§ **Приведенный фрагмент**
========

Искусы социологизма

Если в споре рождается истина, то в споре с самим собой — по крайней мере, некоторая интеллектуальная честность. Поэтому решусь сам себе немного попротиворечить. Я имею в виду тезис моих прошлых заметок[258]: текст важнее автора.

Не отменяя важности поэтического текста, хотел бы немного отойти от жесткой двоичной схемы: «автор — текст». Двоичность вообще гипнотизирует, сообщая мышлению в парных категориях (проза — поэзия, лирика — эпика, верлибр — традиционный стих…) подозрительное удобство. Кстати, это же удобство присуще и статье Барта; та же завораживающая простота двоичности: автор — письмо, автор — читатель[259]… Отношение автора и текста, поэта и стихотворения есть отношение взаимного неудобства, беспокойства, ревности, неподчинения… Всего того, что заставляет видеть в фигуре поэта нечто большее, чем просто автора текста.

И главное: вынесение личности автора за скобки, отказ от психологизма в интерпретации текста провоцирует другую крайность — крайность социологизма.

Чтобы пояснить, что имеется в виду, приведу отрывок из недавней интересной статьи Кирилла Анкудинова «Критик — это практик-социолог».

Критика ориентирована исключительно на «имена». Это не беда: «имена» могут нести в себе социальное и культурное содержание, быть знаками, маркерами существенных и актуальных социокультурных явлений. Но, увы, «имена» для критики — совсем другие маркеры; они важны, потому что принадлежат к той или иной «команде». Литературные критики потрясающе близоруки: они всецело заняты возней «команд высшей лиги», им нет дела до всего остального. В соответствии с этим поле обзора критиков — непоправимо сдвинуто; самые важные явления — за пределами этого поля. Критики пишут про Анатолия Наймана (потому что он связан с Ахматовой и Бродским), но почти не пишут про Александру Маринину (хотя творчество Марининой неизмеримо богаче социальными смыслами, чем творчество Наймана) и совсем не пишут, скажем, про стихи «толкиенистов», «готов» и «эмо». Может быть, «толкиенисты» хуже Наймана (хотя мне неведомо, какие критерии определяют это «хуже» и «лучше»). Но ведь наше завтра будут делать «толкиенисты»[260].

========

§ **Что нужно сделать**
Продолжите текст «Искусы социологизма» о литературной критике, начав сразу после его последнего предложения.

§ **Записанные данные**

========

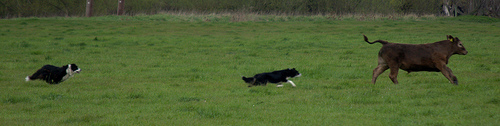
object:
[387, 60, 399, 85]
leg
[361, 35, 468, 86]
cow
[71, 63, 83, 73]
face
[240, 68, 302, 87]
animals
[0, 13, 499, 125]
field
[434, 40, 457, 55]
neck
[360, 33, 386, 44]
tail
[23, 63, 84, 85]
dog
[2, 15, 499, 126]
ground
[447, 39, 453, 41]
tag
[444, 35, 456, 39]
ear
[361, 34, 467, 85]
animal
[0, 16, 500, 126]
grass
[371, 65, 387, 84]
leg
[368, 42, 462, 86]
body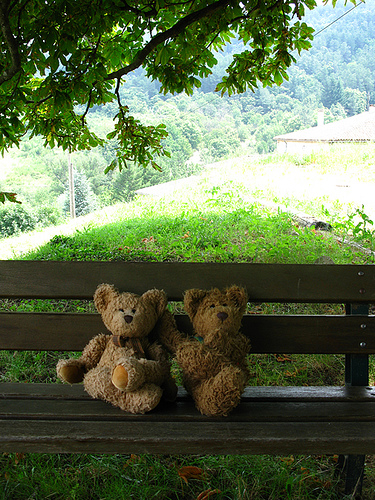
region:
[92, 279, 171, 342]
the head of a teddy bear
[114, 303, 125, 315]
the eye of a teddy bear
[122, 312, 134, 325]
the nose of a teddy bear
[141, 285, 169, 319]
the ear of a teddy bear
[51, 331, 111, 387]
the arm of a teddy bear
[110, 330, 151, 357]
a ribbon on the teddy bear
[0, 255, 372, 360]
the back of a bench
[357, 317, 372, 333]
a bolt on the bench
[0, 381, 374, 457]
the seat of the bench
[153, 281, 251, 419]
a brown teddy bear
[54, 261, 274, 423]
Two stuffed bears on a bench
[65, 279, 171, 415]
A stuffed bear with legs crossed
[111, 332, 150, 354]
A dark brown tie on a bear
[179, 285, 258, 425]
A dark brown stuffed bear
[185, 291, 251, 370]
Bear's arms covering his mouth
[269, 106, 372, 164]
A stone building with the light shining on it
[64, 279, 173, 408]
A light brown stuffed bear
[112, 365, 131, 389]
A circular portion of bear's foot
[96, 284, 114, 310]
A bear's ear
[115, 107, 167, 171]
The leaves of the tree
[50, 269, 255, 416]
two teddy bears sitting on bench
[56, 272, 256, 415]
teddy bears with their legs crossed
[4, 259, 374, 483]
brown bench bears are sitting on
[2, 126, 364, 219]
sunlight shining on grass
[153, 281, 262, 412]
bear putting arm around other bear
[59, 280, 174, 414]
bear wearing bowtie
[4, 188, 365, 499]
grass brown bench is on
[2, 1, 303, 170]
tree limb hanging over bench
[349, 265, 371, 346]
bolts holding back to bench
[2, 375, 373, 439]
three plank seat of bench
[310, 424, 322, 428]
part of a bench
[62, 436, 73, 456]
edge of a bench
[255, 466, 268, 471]
part of a lawn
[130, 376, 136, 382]
part of a doll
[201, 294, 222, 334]
face of a doll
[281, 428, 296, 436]
edge of a bench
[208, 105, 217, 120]
part of a forest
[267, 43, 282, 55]
part of a twig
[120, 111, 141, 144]
part of a branch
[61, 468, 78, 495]
part of a field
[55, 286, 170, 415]
Teddy bear with his legs crossed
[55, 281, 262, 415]
Two teddy bears sitting on the bench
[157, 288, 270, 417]
Teddy bear with his hand under chin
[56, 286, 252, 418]
Brown teddy bear kicking the other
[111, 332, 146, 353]
Teddy bear wearing a brown bowtie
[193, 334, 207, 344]
Part of a green bow tie on teddy bear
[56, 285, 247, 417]
Right teddy bear is darker than the other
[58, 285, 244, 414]
Teddy bears sitting in a garden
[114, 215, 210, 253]
Grass with pink and orange flowers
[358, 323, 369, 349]
Metal bolts in the bench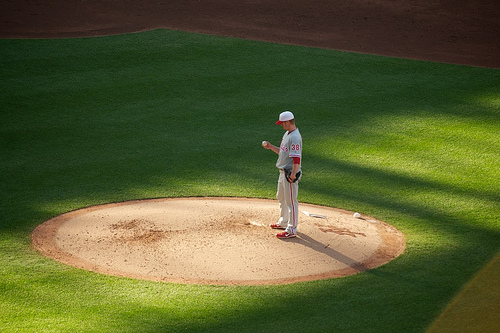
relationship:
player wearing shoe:
[265, 109, 301, 242] [277, 230, 293, 239]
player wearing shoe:
[265, 109, 301, 242] [272, 221, 281, 229]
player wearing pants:
[265, 109, 301, 242] [275, 172, 298, 229]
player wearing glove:
[265, 109, 301, 242] [284, 168, 302, 183]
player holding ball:
[265, 109, 301, 242] [260, 141, 270, 147]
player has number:
[265, 109, 301, 242] [294, 143, 302, 152]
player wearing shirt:
[265, 109, 301, 242] [276, 130, 301, 176]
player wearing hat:
[265, 109, 301, 242] [276, 111, 295, 127]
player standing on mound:
[265, 109, 301, 242] [30, 197, 408, 287]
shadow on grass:
[2, 2, 500, 332] [5, 25, 499, 331]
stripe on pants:
[289, 181, 299, 231] [275, 172, 298, 229]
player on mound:
[265, 109, 301, 242] [30, 197, 408, 287]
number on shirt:
[294, 143, 302, 152] [276, 130, 301, 176]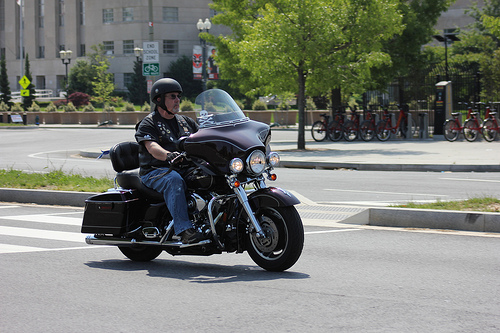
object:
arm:
[133, 122, 173, 162]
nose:
[174, 99, 181, 107]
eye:
[168, 95, 176, 98]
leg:
[136, 170, 213, 234]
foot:
[183, 228, 205, 243]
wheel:
[238, 191, 305, 274]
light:
[247, 150, 265, 174]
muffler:
[83, 234, 139, 246]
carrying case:
[80, 190, 144, 234]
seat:
[116, 167, 162, 200]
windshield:
[192, 88, 249, 128]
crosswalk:
[3, 174, 498, 254]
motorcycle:
[78, 87, 306, 272]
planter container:
[57, 110, 83, 121]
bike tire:
[309, 120, 326, 142]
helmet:
[149, 76, 182, 98]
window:
[97, 7, 115, 23]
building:
[4, 3, 237, 93]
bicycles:
[375, 102, 410, 142]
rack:
[313, 103, 499, 143]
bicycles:
[440, 113, 463, 143]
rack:
[440, 106, 499, 142]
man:
[134, 77, 214, 249]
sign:
[18, 74, 30, 99]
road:
[1, 126, 495, 328]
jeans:
[139, 165, 195, 236]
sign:
[139, 40, 160, 63]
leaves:
[339, 3, 378, 83]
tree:
[220, 0, 354, 151]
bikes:
[357, 108, 375, 142]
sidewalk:
[322, 138, 479, 148]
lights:
[204, 19, 212, 30]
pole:
[201, 40, 212, 84]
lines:
[12, 243, 45, 253]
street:
[35, 267, 137, 314]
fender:
[269, 185, 302, 208]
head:
[145, 77, 183, 115]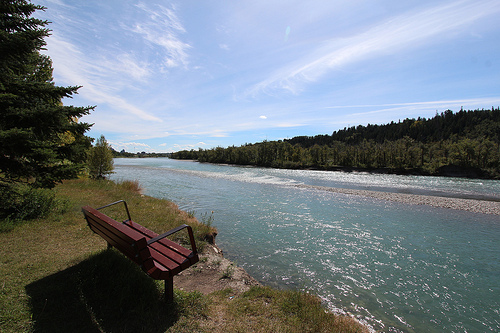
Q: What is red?
A: Bench.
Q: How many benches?
A: One.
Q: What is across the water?
A: Trees.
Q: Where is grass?
A: On ground.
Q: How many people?
A: None.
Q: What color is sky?
A: Blue.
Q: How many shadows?
A: One.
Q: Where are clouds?
A: In sky.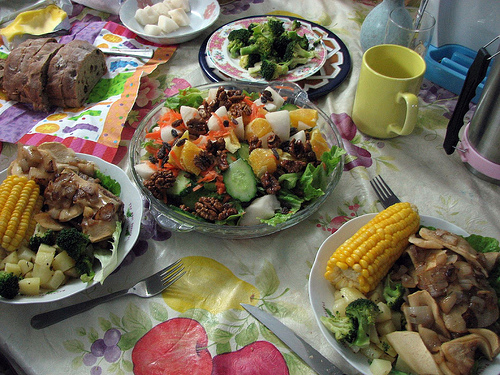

========

§ **Результат задания**
Вроде, вполне разумная, справедливая мысль: о недопустимости полагаться только на «имена», на групповые интересы и иерархии[261]. Можно согласиться и с полезностью изучения массовой поэзии, масслита. Оно действительно дает более широкую картину литературного процесса, деятельности его институтов и сетей; позволяет лучше понять контекст, в котором возникают и существуют произведения литературы немассовой, обнаружить неожиданные интертекстуальные связи между текстами «для масс» и «для элит».

Стоит только заметить, что в случае с Марининой и Толкиеном (при всей разности этих авторов) мы имеем дело отнюдь не с беспримесным демократичным vox populi, а с теми же, только более влиятельными «командами»: издательскими, книготорговыми, маркетинговыми… И то, что в хоре этих «команд» голоса литературных критиков не особо слышны, объясняется не столько снобизмом и корпоративной инертностью последних, сколько отсутствием в сфере масслита самого социального и эстетического заказа на профессиональную критику. Здесь она, строго говоря, не нужна. Пусть детективы Марининой и «богаты социальными смыслами» — они спокойно продвигаются и потребляются без всяких критических штудий и объяснений этих самых «смыслов». Напротив, стихи, аналогичные стихам Наймана, как раз и требуют, провоцируют истолкование — роль которого, по крайней мере со времен александрийской школы, и выполняет литературная критика.

Все же должен признать: если последовательно придерживаться стратегии на создание иерархии из текстов, а не из «имен» (к чему я и призывал в предыдущей статье), то почему бы не провозгласить «самыми важными явлениями» в литературе стихи, например, не Наймана или Ермаковой, а — «толкиенистов», «готов» и «эмо»?

Здесь как раз обнаруживается лакуна, которую никак не покрывает схема «текст — автор».

Речь идет не об авторе и не о тексте, но о том, что, строго говоря, не является ни автором, ни текстом. Назовем эту инстанцию условно массовым автором.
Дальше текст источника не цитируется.